How to complete this task | Give back every line of the material below exactly, but no images.
[Start of section]
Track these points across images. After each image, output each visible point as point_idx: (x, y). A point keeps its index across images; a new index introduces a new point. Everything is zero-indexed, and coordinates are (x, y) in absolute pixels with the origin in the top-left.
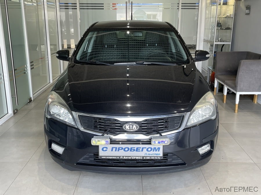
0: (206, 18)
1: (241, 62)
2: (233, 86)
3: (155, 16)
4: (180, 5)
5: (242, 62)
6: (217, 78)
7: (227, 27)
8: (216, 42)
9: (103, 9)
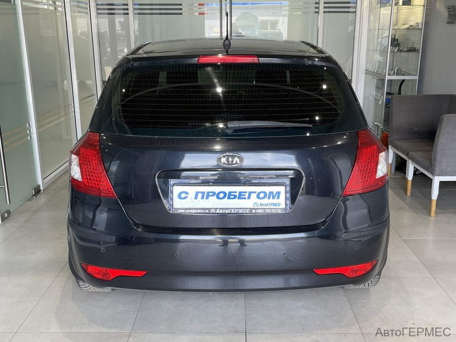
0: (370, 30)
1: (443, 118)
2: (427, 163)
3: (274, 24)
4: (322, 5)
5: (445, 118)
6: (392, 146)
7: (411, 48)
8: (389, 75)
9: (181, 14)
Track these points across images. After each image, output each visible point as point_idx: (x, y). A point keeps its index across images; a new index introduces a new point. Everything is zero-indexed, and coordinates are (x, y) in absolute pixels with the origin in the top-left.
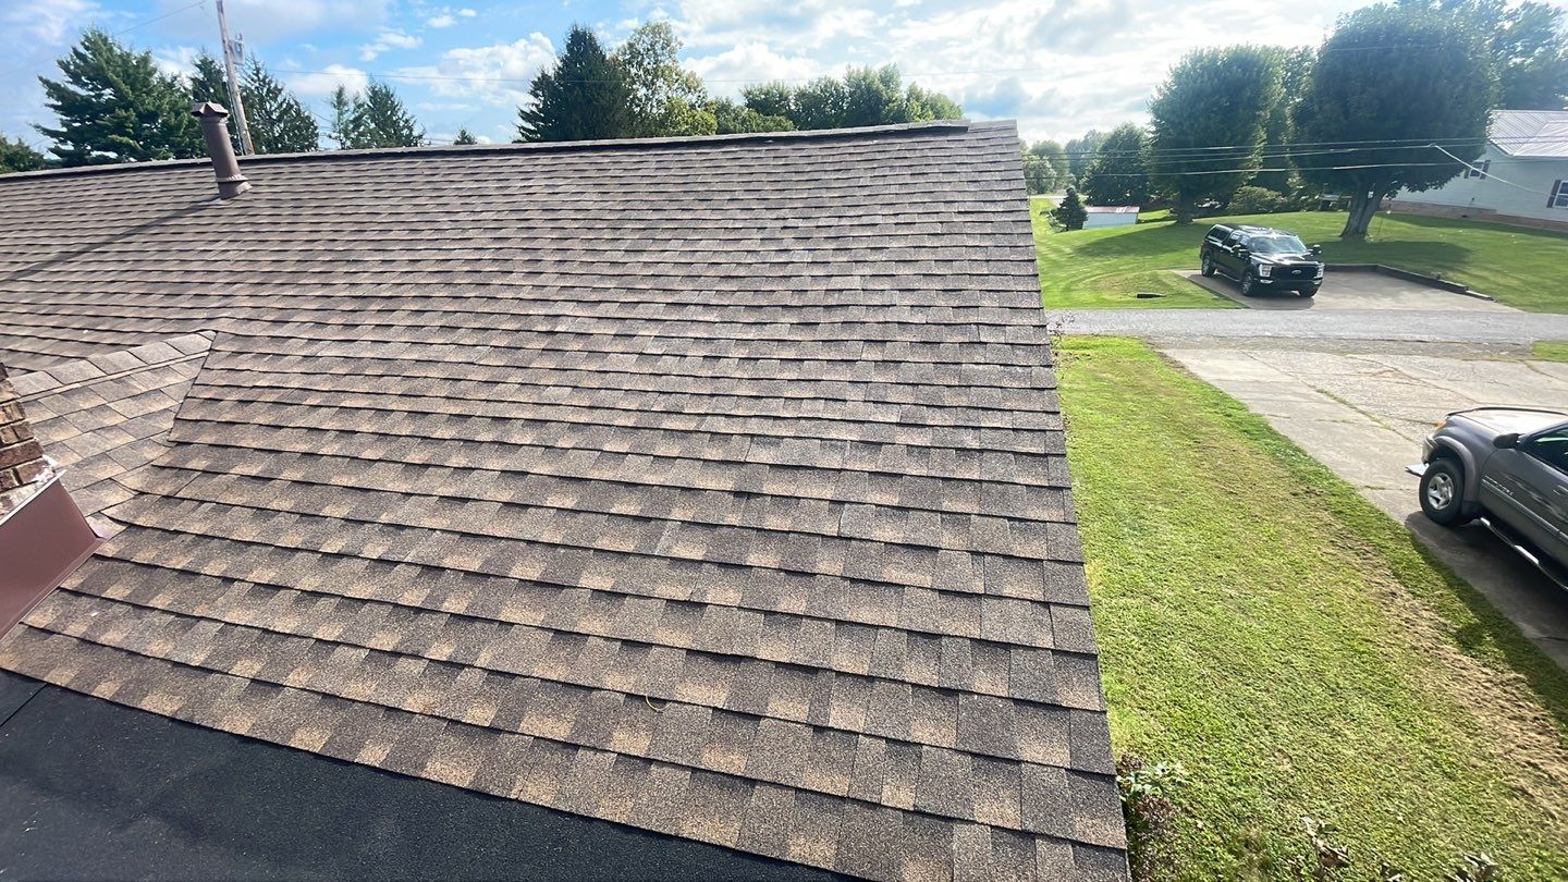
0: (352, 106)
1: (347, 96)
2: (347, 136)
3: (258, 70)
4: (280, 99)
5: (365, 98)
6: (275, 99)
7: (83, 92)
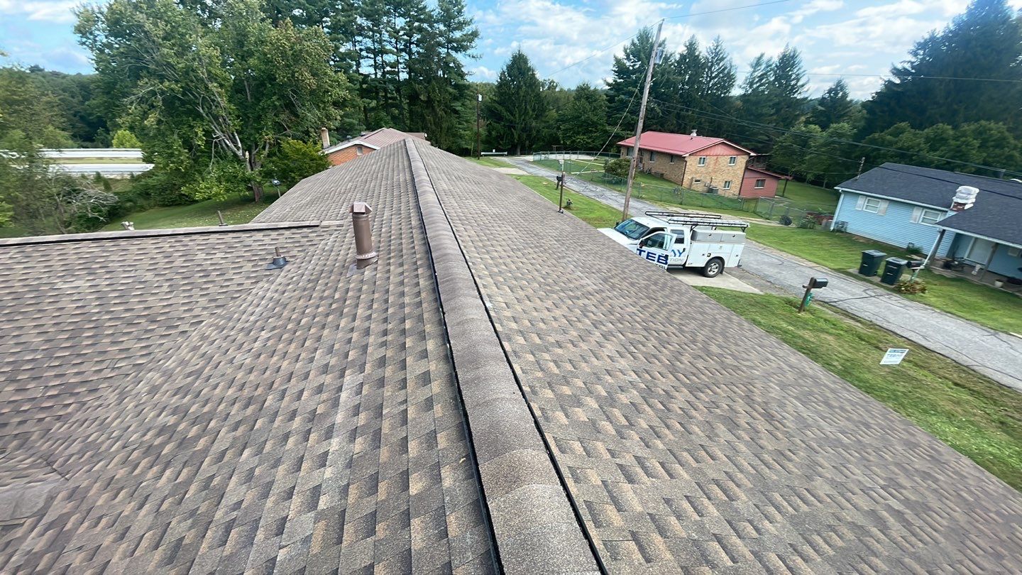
[End of section]
Task result |
Track these points across images. After each image, output each visible point as point_idx: (x, y). A point keeps its index across images; a new index introduces a new point. Everything is zero-indexed, and coordinates are (x, y) in absolute pixels with the origin in the top-left.
0: (206, 18)
1: (241, 62)
2: (233, 86)
3: (155, 16)
4: (180, 5)
5: (242, 62)
6: (217, 78)
7: (227, 27)
8: (216, 42)
9: (103, 9)
0: (370, 30)
1: (443, 118)
2: (427, 163)
3: (274, 24)
4: (322, 5)
5: (445, 118)
6: (392, 146)
7: (411, 48)
8: (389, 75)
9: (181, 14)
Track these points across images. After each image, output each visible point as point_idx: (x, y). A point keeps its index across images; a new index introduces a new point. Everything is zero-indexed, and coordinates are (x, y) in absolute pixels with the origin in the top-left.
0: (352, 106)
1: (347, 96)
2: (347, 136)
3: (258, 70)
4: (280, 99)
5: (365, 98)
6: (275, 99)
7: (83, 92)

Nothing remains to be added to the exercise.